Minister of Trade and Industry, Ebrahim Patel says that no prepared hot food may be sold by retailers during the lockdown, and any and all sections doing so in stores need to be shut down.
Patel clarified this point during a briefing on Thursday, saying that this aspect of the country’s lockdown regulations had always been ‘very clear’.
“Take-aways and restaurants were closed during the initial announcement of the lockdown. We communicated to retailers that in fact this requires that all hot food sections in retail stores should also be closed,” the minister said.
He added that things may change as the laws are constantly reviewed, but as things stand, no hot foods may sold.
You can view Patel’s part of the briefing in the video below (1:07:49).
The clarification from Patel comes after several prepared-food services lost their essential services certificates this week.

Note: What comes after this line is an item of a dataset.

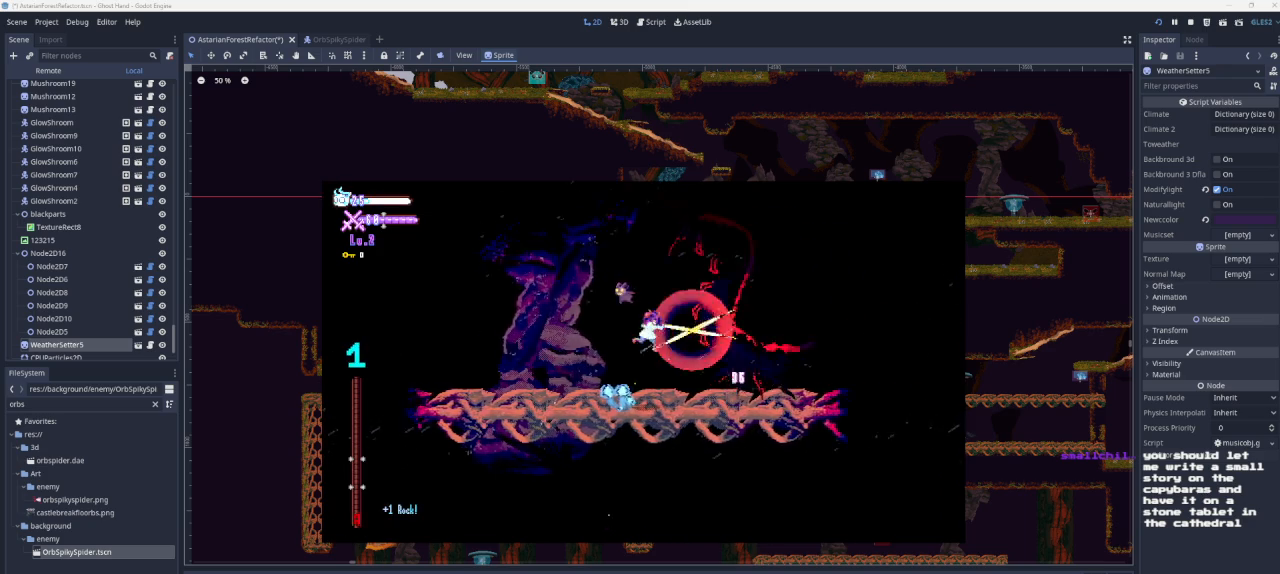
{"buttons": [], "left_stick": "center", "right_stick": "center", "events": [[33, "left_stick", "right"], [100, "CROSS", "down"], [167, "SQUARE", "down"], [300, "left_stick", "left"], [367, "CROSS", "up"], [433, "SQUARE", "up"], [500, "left_stick", "center"]]}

The Companies and Intellectual Property Commission (CIPC) which administers the certification of essential services during the lockdown said that cooked foods and deliveries of such do not qualify under the current regulations.
While the CIPC says it doesn’t make decisions about what products/services are essential, or provide advice on such, it has controversially stated that the sale of all “prepared food” is not allowed during the lockdown period.
In a now-deleted tweet, the CIPC said that this included frozen foods, where food had been cooked and then frozen (not frozen meat or vegetables). However, legal experts have noted that the regulations themselves make no reference to this.
The CIPC soon followed with a statement stating that: “CIPC (BizPortal) cannot provide advice on essential services. We administer the website for applications only. A company needs to determine themselves based on the regulations if they are essential or not. We also don’t make decisions about what products/services are essential.”
The original tweet saying frozen foods were not allowed was deleted.
The Presidency has also clarified that it would not be altering its position on the sale of alcohol, either.
In a statement on Friday evening, the office of the presidency declined the request of the Gauteng Liquor Forum for its members to sell alcohol during the declared national state of disaster.
“The President has carefully considered the representations made by the Gauteng Liquor Forum. These however have had to be weighed up against the imperative of all South African businesses and citizens to comply with the lockdown regulations, the health implications of consumption of alcohol and the priority to ensure social distancing during this principle.
“As such, alcohol is not considered an essential good or item. It is in fact considered a hindrance to the fight against the coronavirus,” it said.
The President furthermore considered representations from other stakeholders who have pointed to the causal relationship between alcohol intoxication and abuse, and risky behaviour.
“There are proven links between the sale and consumption of alcohol and violent crime, motor vehicle accidents and other medical emergencies at a time when all private and public resources should be preparing to receive and treat vast number of Covid-19 patients.
“The President has further noted that the Gauteng Liquor Forum’s position is not shared by all industry stakeholders; and that a number of other organisations in the liquor industry have rejected the call for the restrictions to be lifted.”
In response to concerns raised by the Gauteng Liquor Forum that small business in the liquor trade may suffer financial loss during this period, The Presidency drew the Forum’s attention to the assistance provided by the Tourism Relief Fund, the Department of Small Business Development, the Unemployment Insurance Fund and private endeavours such as the South African Future Trust amongst others.
“These funds and institutions provide capped grant assistance to small, micro and medium enterprises, to ensure sustainability during this period, as well as support to employees of these enterprises,” it said.